Qui a dit ça ?… J’imaginais qu’avec le Sceptre du Dieu de la Mer, j’aurais la possibilité de pénétrer dans les mers les plus dangereuses. Et voilà que vous me dites qu’il s’agit d’une mer issue d’un champ de bataille des dieux… Il y a effectivement eu une guerre des dieux dans les temps anciens… Serait-ce à cette époque que le Créateur a récupéré les pouvoirs des anciens dieux ?
Klein ne fit aucun commentaire et regarda Arrodes faire parler l’émetteur-récepteur.
« De plus, il y a des sirènes qui ont grandi au siège de l’Église de la Nuit Éternelle, à la Cathédrale de la Sérénité et à celle du Sommeil sur l’île de Dinos. »
En plus de la Cathédrale de la Sérénité, il y aurait aussi des sirènes sur l’île de Dinos ? La première est trop dangereuse. Ils possèdent des Artefacts Scellés de rang 0 et des puissances du niveau des anges. La seconde solution est envisageable. Se transformer en Faucon de Nuit ou en évêque, et se faufiler pour écouter le chant et consommer la potion… Non, si l’Église élève des sirènes, c’est pour cibler les Transcendants Sans-Visage. Comment pourrait-on ne pas être sur ses gardes à ce sujet ?… Je dois trouver un autre moyen…
Klein allait poser la seconde question lorsqu’il vit une nouvelle feuille sortir de l’émetteur-récepteur radio.
« Grand Maître, je dois respecter certaines règles.

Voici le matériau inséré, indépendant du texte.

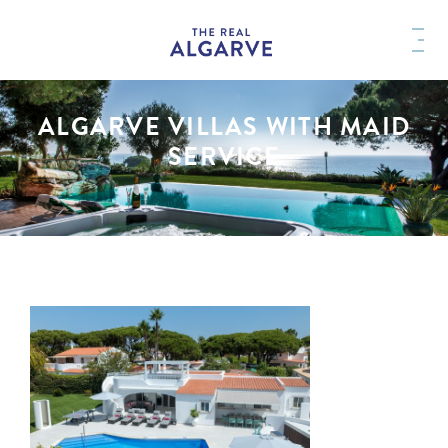
ALGARVE VILLAS WITH MAID
SERVICE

Vous allez devoir, en retour, répondre à une de mes questions. »
Répondre à votre question ? Klein haussa légèrement les sourcils et attendit qu’Arrodes pose sa question. Il répondrait à ce serviteur en fonction de la situation.
On entendit des cliquetis, puis Arrodes formula la phrase suivante : « Qu’avez-vous prévu de prendre au petit déjeuner aujourd’hui ? »

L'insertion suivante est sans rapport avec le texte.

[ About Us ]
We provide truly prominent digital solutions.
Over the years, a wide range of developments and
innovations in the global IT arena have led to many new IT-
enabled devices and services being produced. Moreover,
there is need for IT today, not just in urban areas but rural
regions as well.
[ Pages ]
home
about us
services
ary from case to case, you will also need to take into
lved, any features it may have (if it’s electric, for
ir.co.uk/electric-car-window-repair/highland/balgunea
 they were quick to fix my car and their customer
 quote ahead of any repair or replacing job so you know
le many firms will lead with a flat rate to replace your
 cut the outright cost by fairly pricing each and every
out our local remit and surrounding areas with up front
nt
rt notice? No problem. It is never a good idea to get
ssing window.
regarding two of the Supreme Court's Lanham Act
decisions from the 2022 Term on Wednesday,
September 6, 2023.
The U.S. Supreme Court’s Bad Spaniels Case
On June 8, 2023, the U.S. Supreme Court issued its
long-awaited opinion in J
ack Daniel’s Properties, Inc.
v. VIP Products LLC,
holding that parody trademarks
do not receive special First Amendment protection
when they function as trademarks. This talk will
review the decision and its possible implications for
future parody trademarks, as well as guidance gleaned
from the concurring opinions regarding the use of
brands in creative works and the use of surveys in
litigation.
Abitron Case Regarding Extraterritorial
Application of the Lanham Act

Bonne question… pensa Klein qui répondit calmement :
– « Tout dépendra de ce que l’hôtel propose. »
« Réponse parfaite ! »
Arrodes était à deux doigts d’applaudir à tout rompre.
Sans attendre que Klein prenne la parole, il poursuivit : « L’aura au-dessus du monde des esprits est sur le point de disparaître. J’attends la prochaine occasion de vous servir, grand Maître. »
Après avoir craché son immatérielle feuille de papier, l’émetteur-récepteur radio se tut et perdit son air lugubre.
Combien de jours faudra-t-il laisser l’appareil au-dessus du brouillard avant que je puisse recontacter Arrodes ? La prochaine fois, je lui demanderai le moyen d’éliminer la corruption mentale d’une caractéristique Transcendante… Cette méthode doit être employée avec prudence. Si Arrodes peut utiliser la connexion spéciale une fois l’émetteur-récepteur radio contaminé par l’aura, d’autres plus forts et plus terrifiants que lui le pourraient aussi… Si je continue ainsi, peut-être un jour recevrai-je un télégramme du Vrai Créateur ou de la Démone Primordiale…
L’esprit de Klein s’emballa tandis qu’il évaluait les risques cachés.